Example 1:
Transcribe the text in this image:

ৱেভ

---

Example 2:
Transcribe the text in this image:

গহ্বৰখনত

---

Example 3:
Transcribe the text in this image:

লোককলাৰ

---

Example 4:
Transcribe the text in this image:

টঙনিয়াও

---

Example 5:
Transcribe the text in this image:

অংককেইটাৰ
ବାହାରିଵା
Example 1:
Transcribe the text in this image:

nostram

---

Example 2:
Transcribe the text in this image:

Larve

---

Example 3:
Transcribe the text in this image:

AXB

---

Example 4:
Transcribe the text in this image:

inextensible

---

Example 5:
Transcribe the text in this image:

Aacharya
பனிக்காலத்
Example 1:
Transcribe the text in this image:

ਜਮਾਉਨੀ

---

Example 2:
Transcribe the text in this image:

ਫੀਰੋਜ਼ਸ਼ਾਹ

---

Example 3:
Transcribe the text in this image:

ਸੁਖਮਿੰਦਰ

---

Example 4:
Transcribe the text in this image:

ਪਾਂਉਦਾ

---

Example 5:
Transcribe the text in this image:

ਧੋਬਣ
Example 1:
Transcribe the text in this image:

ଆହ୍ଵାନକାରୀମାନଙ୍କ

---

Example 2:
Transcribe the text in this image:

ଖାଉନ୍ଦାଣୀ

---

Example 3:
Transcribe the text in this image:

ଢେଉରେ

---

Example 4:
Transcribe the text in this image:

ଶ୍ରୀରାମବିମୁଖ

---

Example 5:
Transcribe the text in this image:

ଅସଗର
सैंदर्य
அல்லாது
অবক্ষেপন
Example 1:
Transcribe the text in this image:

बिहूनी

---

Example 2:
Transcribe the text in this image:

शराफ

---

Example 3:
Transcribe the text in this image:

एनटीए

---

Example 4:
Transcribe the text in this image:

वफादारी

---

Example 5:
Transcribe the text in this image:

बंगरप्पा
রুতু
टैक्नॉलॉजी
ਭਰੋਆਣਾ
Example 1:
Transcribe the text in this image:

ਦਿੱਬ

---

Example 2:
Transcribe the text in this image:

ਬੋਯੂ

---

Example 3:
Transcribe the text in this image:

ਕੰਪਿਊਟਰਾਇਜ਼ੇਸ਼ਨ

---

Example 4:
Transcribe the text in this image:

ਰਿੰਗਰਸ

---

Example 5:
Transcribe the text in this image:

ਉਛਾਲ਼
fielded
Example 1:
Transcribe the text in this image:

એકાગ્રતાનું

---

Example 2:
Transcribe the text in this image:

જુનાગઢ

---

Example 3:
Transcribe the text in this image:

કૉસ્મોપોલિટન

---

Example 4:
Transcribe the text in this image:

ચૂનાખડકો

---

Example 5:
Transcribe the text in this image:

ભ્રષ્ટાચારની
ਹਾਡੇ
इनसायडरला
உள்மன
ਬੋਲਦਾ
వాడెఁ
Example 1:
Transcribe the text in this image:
▬▬▬
What this task involves:
Keeping every word in place, restate the entries above.

Your response:
Example 1:
Transcribe the text in this image:

ৱেভ

---

Example 2:
Transcribe the text in this image:

গহ্বৰখনত

---

Example 3:
Transcribe the text in this image:

লোককলাৰ

---

Example 4:
Transcribe the text in this image:

টঙনিয়াও

---

Example 5:
Transcribe the text in this image:

অংককেইটাৰ
ବାହାରିଵା
Example 1:
Transcribe the text in this image:

nostram

---

Example 2:
Transcribe the text in this image:

Larve

---

Example 3:
Transcribe the text in this image:

AXB

---

Example 4:
Transcribe the text in this image:

inextensible

---

Example 5:
Transcribe the text in this image:

Aacharya
பனிக்காலத்
Example 1:
Transcribe the text in this image:

ਜਮਾਉਨੀ

---

Example 2:
Transcribe the text in this image:

ਫੀਰੋਜ਼ਸ਼ਾਹ

---

Example 3:
Transcribe the text in this image:

ਸੁਖਮਿੰਦਰ

---

Example 4:
Transcribe the text in this image:

ਪਾਂਉਦਾ

---

Example 5:
Transcribe the text in this image:

ਧੋਬਣ
Example 1:
Transcribe the text in this image:

ଆହ୍ଵାନକାରୀମାନଙ୍କ

---

Example 2:
Transcribe the text in this image:

ଖାଉନ୍ଦାଣୀ

---

Example 3:
Transcribe the text in this image:

ଢେଉରେ

---

Example 4:
Transcribe the text in this image:

ଶ୍ରୀରାମବିମୁଖ

---

Example 5:
Transcribe the text in this image:

ଅସଗର
सैंदर्य
அல்லாது
অবক্ষেপন
Example 1:
Transcribe the text in this image:

बिहूनी

---

Example 2:
Transcribe the text in this image:

शराफ

---

Example 3:
Transcribe the text in this image:

एनटीए

---

Example 4:
Transcribe the text in this image:

वफादारी

---

Example 5:
Transcribe the text in this image:

बंगरप्पा
রুতু
टैक्नॉलॉजी
ਭਰੋਆਣਾ
Example 1:
Transcribe the text in this image:

ਦਿੱਬ

---

Example 2:
Transcribe the text in this image:

ਬੋਯੂ

---

Example 3:
Transcribe the text in this image:

ਕੰਪਿਊਟਰਾਇਜ਼ੇਸ਼ਨ

---

Example 4:
Transcribe the text in this image:

ਰਿੰਗਰਸ

---

Example 5:
Transcribe the text in this image:

ਉਛਾਲ਼
fielded
Example 1:
Transcribe the text in this image:

એકાગ્રતાનું

---

Example 2:
Transcribe the text in this image:

જુનાગઢ

---

Example 3:
Transcribe the text in this image:

કૉસ્મોપોલિટન

---

Example 4:
Transcribe the text in this image:

ચૂનાખડકો

---

Example 5:
Transcribe the text in this image:

ભ્રષ્ટાચારની
ਹਾਡੇ
इनसायडरला
உள்மன
ਬੋਲਦਾ
వాడెఁ
Example 1:
Transcribe the text in this image:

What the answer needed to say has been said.